### WRITTEN TASK
Output exactly the lines from the line with "فرصه شرائية" through the end of the records below. Include nothing else.

(Saved data entries)
=== Section Start ===

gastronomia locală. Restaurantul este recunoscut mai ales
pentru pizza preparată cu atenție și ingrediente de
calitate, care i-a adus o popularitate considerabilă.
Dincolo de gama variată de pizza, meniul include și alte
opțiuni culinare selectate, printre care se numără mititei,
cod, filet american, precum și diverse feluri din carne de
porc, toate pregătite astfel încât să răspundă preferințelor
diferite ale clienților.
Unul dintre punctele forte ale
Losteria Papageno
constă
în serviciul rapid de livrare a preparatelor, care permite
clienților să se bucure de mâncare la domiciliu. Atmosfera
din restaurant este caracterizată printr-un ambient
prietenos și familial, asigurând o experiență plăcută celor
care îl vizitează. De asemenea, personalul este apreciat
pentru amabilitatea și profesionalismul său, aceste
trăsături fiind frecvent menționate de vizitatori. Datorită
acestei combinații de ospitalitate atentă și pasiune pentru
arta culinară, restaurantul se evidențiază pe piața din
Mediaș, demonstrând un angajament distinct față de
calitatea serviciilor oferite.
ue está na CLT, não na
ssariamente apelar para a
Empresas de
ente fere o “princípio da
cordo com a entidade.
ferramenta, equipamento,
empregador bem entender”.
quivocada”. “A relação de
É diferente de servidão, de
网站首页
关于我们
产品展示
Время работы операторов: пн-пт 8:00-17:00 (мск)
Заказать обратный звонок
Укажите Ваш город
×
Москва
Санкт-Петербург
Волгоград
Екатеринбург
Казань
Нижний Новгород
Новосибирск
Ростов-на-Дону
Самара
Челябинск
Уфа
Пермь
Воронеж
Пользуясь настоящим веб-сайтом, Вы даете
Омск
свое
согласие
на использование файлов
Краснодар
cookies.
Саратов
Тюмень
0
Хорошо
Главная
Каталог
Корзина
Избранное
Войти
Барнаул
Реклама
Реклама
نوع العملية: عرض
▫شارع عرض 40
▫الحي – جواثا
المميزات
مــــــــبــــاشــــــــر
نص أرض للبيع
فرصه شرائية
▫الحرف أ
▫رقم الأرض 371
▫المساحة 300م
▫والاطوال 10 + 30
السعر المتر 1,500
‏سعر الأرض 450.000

=== Section End ===

### SOLUTION TO THE PROBLEM
فرصه شرائية
▫الحرف أ
▫رقم الأرض 371
▫المساحة 300م
▫والاطوال 10 + 30
السعر المتر 1,500
‏سعر الأرض 450.000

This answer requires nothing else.